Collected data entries

****************

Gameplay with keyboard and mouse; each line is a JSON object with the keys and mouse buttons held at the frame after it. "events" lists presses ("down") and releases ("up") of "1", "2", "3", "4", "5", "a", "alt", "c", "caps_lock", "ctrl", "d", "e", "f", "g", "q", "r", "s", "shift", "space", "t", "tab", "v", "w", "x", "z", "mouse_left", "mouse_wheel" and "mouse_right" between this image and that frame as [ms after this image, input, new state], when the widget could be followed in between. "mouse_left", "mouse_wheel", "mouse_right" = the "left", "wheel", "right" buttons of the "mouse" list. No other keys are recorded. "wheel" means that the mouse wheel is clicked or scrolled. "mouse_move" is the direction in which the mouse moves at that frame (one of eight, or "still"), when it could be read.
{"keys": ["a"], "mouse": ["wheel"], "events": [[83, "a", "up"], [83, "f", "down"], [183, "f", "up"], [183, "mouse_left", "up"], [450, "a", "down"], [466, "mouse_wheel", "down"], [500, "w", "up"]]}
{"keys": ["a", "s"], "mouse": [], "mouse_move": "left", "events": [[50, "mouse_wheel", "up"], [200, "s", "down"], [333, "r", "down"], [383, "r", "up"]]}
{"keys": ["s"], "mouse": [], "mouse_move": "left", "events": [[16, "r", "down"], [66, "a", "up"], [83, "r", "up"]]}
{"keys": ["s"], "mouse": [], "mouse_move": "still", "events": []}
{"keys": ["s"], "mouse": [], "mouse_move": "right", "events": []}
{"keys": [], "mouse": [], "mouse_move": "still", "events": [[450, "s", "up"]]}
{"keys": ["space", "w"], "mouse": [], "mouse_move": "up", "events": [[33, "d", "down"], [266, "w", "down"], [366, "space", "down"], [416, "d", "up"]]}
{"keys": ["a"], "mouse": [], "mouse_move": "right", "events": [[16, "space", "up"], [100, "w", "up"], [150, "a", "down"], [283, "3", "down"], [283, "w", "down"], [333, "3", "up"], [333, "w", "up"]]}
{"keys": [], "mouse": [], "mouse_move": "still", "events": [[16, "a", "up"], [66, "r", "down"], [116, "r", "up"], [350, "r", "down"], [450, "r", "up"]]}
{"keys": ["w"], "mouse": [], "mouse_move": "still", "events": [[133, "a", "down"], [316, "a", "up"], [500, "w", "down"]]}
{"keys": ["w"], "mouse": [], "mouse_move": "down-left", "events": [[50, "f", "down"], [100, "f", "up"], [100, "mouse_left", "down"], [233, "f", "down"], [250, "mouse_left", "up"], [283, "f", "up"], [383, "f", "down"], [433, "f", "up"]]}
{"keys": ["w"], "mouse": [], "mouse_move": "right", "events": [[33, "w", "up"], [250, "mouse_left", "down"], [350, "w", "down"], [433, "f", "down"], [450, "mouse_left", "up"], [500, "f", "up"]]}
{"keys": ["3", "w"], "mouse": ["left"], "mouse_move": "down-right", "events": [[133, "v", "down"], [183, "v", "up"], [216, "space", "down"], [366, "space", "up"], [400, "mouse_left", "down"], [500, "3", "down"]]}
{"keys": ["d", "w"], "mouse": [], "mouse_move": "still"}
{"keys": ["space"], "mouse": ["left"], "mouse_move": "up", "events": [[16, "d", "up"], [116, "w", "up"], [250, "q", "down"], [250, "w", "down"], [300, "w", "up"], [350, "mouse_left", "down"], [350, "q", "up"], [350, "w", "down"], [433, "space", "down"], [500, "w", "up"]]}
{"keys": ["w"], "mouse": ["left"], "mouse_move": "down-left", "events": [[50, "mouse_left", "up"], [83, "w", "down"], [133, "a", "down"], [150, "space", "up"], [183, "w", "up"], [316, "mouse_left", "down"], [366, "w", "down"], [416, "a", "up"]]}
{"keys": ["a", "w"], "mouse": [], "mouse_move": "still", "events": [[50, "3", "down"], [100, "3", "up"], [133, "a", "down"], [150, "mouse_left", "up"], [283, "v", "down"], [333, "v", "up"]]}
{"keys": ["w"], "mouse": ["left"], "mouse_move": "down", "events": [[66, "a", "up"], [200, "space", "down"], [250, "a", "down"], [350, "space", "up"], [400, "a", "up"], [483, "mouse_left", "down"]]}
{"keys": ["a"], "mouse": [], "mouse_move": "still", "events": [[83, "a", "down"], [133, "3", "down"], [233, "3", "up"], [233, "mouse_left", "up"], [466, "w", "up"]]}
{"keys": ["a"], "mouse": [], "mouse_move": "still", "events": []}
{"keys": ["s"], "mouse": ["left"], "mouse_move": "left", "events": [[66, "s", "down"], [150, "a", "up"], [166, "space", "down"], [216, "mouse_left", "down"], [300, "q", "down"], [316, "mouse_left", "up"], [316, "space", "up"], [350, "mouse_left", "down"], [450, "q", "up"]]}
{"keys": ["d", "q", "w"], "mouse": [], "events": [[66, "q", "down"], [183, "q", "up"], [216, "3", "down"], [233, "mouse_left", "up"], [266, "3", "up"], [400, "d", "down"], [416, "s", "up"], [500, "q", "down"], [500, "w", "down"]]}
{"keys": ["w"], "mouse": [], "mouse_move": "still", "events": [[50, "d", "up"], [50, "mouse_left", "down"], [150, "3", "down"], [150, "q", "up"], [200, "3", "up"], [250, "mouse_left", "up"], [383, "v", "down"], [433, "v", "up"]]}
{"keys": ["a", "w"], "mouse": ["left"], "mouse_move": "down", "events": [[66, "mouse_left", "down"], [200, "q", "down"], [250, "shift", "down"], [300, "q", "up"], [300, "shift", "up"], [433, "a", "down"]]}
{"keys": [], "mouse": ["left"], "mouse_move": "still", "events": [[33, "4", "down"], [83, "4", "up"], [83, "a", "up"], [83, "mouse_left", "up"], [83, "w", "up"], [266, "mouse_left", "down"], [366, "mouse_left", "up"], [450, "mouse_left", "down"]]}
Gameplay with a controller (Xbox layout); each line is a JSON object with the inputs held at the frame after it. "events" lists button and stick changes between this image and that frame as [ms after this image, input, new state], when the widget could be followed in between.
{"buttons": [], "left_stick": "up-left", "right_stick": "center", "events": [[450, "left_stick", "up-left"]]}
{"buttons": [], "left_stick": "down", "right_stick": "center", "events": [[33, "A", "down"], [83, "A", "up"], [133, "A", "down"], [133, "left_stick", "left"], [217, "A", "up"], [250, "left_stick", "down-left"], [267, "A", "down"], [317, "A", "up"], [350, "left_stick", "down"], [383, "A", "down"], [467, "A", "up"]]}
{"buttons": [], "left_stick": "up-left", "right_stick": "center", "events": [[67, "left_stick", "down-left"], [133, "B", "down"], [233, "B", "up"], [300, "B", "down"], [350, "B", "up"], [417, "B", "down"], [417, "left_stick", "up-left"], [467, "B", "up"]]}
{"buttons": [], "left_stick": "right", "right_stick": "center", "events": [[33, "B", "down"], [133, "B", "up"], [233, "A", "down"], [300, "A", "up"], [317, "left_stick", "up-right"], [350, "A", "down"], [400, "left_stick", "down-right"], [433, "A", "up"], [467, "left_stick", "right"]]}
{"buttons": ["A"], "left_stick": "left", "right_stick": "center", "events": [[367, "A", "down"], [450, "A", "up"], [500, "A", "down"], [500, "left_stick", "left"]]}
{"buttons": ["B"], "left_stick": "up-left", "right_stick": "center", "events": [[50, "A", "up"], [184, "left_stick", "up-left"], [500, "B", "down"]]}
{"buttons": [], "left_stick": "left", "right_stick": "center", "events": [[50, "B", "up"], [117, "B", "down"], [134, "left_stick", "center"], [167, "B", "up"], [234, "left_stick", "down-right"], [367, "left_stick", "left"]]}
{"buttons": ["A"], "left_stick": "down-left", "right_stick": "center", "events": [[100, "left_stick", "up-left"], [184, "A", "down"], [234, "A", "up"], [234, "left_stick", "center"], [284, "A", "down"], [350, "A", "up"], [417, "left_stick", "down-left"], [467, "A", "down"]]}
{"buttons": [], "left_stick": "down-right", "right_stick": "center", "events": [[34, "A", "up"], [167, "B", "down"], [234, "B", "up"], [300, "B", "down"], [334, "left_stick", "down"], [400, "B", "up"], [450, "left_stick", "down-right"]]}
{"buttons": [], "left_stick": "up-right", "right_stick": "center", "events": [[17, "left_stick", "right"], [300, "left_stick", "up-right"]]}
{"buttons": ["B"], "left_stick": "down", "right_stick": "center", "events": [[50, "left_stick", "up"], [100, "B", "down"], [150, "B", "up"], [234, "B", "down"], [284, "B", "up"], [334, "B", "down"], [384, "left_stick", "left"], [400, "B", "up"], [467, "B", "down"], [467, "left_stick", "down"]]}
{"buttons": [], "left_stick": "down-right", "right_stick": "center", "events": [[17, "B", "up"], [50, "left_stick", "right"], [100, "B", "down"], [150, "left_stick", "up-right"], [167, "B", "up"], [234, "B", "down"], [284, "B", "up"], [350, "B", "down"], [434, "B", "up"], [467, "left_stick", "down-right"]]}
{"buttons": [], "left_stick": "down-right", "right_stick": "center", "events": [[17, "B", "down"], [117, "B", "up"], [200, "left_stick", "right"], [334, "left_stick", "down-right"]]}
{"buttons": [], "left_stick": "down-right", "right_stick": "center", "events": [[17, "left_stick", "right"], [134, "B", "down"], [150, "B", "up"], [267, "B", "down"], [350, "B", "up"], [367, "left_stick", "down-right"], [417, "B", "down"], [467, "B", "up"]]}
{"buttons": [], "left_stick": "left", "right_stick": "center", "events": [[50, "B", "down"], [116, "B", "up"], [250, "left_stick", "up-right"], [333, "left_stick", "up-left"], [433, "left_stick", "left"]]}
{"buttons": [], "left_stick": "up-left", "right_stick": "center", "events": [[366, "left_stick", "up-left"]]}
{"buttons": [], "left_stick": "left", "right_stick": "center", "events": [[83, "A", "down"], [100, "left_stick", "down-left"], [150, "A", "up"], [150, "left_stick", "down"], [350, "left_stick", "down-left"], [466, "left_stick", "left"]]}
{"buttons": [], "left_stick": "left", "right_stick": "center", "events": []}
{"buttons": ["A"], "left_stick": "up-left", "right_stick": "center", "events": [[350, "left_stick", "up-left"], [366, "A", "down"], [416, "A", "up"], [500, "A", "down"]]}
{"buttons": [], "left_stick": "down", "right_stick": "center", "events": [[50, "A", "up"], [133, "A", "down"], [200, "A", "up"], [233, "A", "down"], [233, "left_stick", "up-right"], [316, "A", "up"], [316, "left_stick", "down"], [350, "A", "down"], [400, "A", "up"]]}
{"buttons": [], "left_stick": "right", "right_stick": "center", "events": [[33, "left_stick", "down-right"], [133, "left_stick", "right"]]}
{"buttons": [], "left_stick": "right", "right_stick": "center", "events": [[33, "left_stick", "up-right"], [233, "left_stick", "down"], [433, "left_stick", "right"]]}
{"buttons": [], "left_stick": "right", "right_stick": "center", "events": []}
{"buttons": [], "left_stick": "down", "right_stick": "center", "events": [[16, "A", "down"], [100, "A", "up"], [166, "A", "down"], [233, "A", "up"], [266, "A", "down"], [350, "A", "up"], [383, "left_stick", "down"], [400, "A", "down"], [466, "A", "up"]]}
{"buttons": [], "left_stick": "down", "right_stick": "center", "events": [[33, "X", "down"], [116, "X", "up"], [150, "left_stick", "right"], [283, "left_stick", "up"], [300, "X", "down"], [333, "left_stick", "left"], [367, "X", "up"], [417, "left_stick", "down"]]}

****************

WORK REQUEST:
Work through the records above. Copy every line with the string "Gameplay".

REPLY TO THE EXERCISE:
Gameplay with keyboard and mouse; each line is a JSON object with the keys and mouse buttons held at the frame after it. "events" lists presses ("down") and releases ("up") of "1", "2", "3", "4", "5", "a", "alt", "c", "caps_lock", "ctrl", "d", "e", "f", "g", "q", "r", "s", "shift", "space", "t", "tab", "v", "w", "x", "z", "mouse_left", "mouse_wheel" and "mouse_right" between this image and that frame as [ms after this image, input, new state], when the widget could be followed in between. "mouse_left", "mouse_wheel", "mouse_right" = the "left", "wheel", "right" buttons of the "mouse" list. No other keys are recorded. "wheel" means that the mouse wheel is clicked or scrolled. "mouse_move" is the direction in which the mouse moves at that frame (one of eight, or "still"), when it could be read.
Gameplay with a controller (Xbox layout); each line is a JSON object with the inputs held at the frame after it. "events" lists button and stick changes between this image and that frame as [ms after this image, input, new state], when the widget could be followed in between.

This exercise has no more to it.